→ Problem to solve
For each line of the material, check for the string "root"; then state how many lines had it, giving only the number.

→ Data excerpts
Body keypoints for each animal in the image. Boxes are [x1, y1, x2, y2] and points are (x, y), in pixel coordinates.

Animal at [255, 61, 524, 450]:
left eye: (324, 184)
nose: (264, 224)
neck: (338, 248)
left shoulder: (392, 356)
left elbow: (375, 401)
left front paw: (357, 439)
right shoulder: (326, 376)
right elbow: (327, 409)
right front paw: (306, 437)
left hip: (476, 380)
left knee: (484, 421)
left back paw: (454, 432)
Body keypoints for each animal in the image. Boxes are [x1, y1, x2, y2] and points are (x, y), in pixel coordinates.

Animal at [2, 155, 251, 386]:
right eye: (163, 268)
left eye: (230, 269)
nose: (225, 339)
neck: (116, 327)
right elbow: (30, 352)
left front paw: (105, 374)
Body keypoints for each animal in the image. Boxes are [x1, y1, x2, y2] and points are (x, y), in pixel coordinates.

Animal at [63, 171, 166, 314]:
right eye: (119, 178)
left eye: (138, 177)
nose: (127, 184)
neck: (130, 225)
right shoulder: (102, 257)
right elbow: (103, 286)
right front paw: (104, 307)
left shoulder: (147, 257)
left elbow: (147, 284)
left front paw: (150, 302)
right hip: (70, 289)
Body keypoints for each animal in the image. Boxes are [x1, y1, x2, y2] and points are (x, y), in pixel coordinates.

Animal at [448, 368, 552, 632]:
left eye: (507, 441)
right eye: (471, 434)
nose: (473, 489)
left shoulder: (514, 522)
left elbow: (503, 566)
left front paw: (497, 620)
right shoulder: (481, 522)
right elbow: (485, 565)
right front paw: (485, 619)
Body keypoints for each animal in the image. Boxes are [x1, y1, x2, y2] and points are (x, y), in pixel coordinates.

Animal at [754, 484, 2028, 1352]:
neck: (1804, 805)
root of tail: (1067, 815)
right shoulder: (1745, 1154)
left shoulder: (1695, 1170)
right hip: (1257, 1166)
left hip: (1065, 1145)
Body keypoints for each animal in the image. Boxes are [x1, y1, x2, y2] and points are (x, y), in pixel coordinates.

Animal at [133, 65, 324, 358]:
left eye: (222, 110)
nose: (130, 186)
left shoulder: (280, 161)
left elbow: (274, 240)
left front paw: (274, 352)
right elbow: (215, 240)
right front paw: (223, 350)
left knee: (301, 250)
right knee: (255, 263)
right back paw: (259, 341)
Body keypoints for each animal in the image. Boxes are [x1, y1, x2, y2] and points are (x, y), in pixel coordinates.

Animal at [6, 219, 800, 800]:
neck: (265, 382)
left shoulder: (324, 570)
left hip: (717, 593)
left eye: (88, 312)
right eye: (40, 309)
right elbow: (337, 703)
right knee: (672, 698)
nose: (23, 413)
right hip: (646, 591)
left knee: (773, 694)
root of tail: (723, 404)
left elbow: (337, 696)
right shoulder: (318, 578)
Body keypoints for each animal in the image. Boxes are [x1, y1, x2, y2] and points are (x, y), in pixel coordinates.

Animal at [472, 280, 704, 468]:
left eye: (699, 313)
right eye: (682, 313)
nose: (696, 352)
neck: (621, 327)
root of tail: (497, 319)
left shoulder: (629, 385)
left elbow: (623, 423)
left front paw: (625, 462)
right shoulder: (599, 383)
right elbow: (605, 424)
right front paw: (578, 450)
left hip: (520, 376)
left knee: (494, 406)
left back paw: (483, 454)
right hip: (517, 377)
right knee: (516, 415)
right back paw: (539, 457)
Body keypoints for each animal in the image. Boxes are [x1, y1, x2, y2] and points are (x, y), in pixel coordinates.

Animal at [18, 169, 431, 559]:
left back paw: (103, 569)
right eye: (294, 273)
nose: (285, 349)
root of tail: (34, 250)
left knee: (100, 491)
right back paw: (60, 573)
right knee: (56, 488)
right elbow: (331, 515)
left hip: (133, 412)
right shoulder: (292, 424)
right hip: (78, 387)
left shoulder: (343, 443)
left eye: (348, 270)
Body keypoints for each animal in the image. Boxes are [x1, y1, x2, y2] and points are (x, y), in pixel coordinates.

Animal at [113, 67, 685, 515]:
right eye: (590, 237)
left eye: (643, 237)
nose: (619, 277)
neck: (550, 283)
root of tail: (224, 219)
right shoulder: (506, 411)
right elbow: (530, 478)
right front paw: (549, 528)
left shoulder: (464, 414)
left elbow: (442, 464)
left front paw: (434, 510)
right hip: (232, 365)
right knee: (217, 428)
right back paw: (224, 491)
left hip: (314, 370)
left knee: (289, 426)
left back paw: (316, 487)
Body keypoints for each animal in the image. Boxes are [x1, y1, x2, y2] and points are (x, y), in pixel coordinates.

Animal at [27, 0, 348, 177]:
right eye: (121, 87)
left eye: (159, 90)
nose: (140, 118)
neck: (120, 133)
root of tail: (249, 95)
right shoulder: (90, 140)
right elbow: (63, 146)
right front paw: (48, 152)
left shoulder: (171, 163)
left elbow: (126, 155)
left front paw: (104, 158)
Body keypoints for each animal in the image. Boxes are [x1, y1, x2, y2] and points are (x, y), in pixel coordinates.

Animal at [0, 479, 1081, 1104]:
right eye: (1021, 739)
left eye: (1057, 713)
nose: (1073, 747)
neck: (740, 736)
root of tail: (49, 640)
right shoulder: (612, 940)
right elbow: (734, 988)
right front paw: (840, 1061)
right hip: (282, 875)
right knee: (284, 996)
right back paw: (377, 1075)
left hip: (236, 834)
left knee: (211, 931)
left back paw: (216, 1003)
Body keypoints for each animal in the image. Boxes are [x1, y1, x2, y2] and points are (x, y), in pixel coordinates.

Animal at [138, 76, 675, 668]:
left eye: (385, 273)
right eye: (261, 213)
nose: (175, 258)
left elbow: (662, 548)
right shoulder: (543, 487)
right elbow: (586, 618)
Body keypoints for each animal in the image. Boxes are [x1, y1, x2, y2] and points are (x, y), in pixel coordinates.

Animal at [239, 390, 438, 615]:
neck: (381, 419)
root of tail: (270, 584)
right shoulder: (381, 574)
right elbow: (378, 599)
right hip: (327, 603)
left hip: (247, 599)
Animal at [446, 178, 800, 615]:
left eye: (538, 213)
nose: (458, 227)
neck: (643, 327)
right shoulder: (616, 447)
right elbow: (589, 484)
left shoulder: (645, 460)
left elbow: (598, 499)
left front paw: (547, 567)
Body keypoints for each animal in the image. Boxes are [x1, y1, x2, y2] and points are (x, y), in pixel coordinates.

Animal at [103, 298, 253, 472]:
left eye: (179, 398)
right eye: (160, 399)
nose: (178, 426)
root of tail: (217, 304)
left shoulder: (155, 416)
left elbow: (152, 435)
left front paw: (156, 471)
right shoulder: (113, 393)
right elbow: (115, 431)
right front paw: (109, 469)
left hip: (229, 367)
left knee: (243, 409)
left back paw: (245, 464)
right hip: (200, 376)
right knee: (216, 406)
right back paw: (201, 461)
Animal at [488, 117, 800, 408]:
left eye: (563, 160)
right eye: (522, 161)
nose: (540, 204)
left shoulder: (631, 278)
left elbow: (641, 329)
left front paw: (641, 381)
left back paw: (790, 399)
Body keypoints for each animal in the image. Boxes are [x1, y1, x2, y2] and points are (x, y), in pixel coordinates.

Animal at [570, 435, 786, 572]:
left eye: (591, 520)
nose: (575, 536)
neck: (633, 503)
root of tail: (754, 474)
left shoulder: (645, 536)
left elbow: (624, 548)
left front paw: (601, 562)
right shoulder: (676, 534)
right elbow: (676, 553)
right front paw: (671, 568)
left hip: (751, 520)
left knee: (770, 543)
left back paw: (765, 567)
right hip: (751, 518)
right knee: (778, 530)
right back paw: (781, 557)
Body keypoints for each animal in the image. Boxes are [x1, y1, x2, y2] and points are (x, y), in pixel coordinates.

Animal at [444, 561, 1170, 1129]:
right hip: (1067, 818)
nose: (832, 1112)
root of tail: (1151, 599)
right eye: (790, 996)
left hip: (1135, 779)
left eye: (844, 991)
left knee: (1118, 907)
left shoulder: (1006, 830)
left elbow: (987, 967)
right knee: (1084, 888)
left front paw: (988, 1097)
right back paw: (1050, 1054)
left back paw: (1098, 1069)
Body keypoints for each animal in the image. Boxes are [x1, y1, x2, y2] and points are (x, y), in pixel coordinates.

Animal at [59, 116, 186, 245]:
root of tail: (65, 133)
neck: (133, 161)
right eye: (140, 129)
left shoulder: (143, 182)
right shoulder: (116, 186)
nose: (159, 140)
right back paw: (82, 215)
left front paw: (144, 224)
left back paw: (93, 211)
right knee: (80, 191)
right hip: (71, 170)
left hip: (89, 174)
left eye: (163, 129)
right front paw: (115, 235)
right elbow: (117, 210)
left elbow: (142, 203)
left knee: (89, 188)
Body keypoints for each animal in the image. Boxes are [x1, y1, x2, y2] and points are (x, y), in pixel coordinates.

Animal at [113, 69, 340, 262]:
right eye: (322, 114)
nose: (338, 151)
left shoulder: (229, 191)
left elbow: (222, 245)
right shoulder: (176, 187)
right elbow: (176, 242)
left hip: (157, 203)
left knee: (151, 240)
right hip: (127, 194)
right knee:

→ Problem solution
12